*TASK DIRECTIONS*:
Look for the line containing "Bounding box of the pavement" in the listing below; from there, output every line exactly, the last one included.

*SUPPLIED RECORDS*:
☆ ☆ ☆ ☆
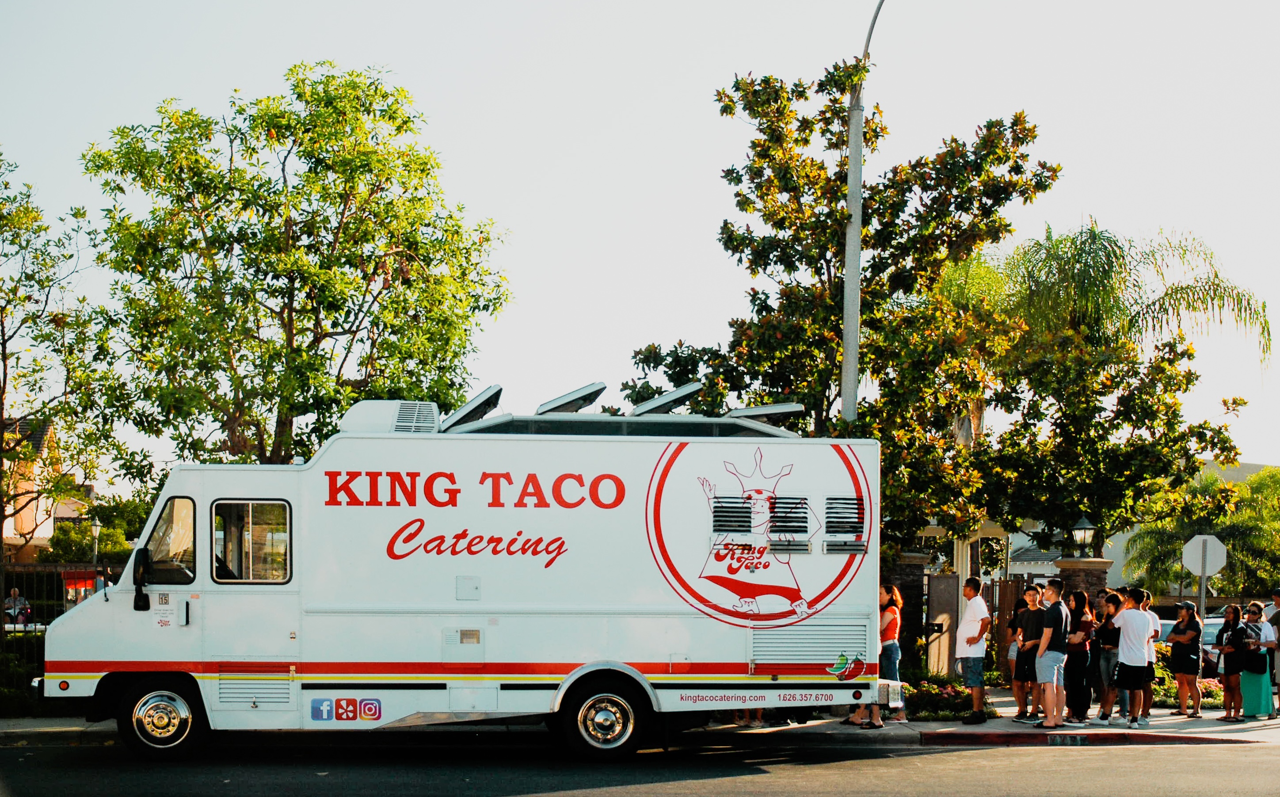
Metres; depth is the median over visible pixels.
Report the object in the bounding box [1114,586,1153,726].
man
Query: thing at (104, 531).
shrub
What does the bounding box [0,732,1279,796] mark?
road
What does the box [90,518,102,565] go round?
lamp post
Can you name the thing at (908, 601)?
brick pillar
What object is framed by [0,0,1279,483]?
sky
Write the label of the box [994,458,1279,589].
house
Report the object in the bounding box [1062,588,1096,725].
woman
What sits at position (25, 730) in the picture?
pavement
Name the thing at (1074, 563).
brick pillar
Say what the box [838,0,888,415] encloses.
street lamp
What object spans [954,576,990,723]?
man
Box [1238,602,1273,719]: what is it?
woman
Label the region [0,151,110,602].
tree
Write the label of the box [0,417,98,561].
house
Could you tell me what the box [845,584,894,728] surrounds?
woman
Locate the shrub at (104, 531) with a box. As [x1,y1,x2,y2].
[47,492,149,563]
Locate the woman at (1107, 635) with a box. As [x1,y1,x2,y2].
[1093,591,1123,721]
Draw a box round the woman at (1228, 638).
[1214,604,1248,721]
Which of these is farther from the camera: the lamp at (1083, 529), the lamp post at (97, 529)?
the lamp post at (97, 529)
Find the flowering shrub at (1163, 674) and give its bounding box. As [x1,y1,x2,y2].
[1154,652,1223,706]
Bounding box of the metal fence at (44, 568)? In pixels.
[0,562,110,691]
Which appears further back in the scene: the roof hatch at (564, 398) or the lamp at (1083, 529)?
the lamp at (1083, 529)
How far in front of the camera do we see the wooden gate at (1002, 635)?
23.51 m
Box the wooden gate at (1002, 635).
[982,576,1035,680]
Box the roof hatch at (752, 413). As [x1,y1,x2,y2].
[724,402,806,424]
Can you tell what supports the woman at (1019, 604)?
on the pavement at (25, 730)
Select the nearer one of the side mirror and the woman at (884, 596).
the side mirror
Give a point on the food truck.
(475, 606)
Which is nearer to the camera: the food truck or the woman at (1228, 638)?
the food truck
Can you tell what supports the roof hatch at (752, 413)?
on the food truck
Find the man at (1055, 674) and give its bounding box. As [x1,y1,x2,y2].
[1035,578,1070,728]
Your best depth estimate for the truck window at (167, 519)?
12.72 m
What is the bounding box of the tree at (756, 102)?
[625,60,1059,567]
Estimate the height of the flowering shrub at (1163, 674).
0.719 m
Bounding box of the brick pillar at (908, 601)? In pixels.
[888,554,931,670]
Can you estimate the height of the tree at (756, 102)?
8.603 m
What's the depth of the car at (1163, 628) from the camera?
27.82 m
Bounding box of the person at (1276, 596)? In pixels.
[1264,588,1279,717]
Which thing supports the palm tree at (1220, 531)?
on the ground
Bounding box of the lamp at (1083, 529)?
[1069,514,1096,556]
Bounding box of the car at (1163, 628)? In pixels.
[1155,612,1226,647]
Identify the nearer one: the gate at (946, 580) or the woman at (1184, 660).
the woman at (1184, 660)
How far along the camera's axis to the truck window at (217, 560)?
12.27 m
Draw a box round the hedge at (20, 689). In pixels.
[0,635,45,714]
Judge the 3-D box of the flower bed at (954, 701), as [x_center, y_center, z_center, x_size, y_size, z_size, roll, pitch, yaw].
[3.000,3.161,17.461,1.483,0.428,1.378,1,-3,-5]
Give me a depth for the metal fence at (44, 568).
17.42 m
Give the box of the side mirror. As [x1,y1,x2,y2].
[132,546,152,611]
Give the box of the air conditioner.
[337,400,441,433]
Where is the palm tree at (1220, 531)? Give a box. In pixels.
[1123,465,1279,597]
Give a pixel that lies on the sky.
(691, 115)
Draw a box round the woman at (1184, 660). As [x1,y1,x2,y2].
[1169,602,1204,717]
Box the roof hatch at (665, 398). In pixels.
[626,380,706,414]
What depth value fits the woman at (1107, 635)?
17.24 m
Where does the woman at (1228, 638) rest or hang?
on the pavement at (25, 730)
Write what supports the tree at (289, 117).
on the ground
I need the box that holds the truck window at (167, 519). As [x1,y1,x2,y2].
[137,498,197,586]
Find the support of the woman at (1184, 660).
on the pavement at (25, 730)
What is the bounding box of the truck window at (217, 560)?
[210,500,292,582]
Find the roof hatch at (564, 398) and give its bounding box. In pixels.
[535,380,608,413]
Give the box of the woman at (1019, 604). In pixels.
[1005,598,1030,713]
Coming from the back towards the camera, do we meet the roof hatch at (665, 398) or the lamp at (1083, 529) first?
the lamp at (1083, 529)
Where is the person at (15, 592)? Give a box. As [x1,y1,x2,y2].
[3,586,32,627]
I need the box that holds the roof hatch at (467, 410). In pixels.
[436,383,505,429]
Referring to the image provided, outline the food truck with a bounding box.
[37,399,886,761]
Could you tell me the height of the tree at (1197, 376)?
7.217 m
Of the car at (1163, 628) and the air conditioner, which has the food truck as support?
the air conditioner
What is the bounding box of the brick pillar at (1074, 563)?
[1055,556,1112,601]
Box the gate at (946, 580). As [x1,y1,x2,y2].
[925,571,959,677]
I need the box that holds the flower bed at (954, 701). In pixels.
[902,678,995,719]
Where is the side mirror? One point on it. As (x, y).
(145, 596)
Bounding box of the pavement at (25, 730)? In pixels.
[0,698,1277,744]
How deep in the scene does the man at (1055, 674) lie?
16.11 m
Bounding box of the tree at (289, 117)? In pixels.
☆ ☆ ☆ ☆
*TASK SOLUTION*:
Bounding box of the pavement at (25, 730)? In pixels.
[0,698,1277,744]
How deep in the scene does the man at (1055, 674) lie?
16.11 m
Bounding box of the tree at (289, 117)? In pixels.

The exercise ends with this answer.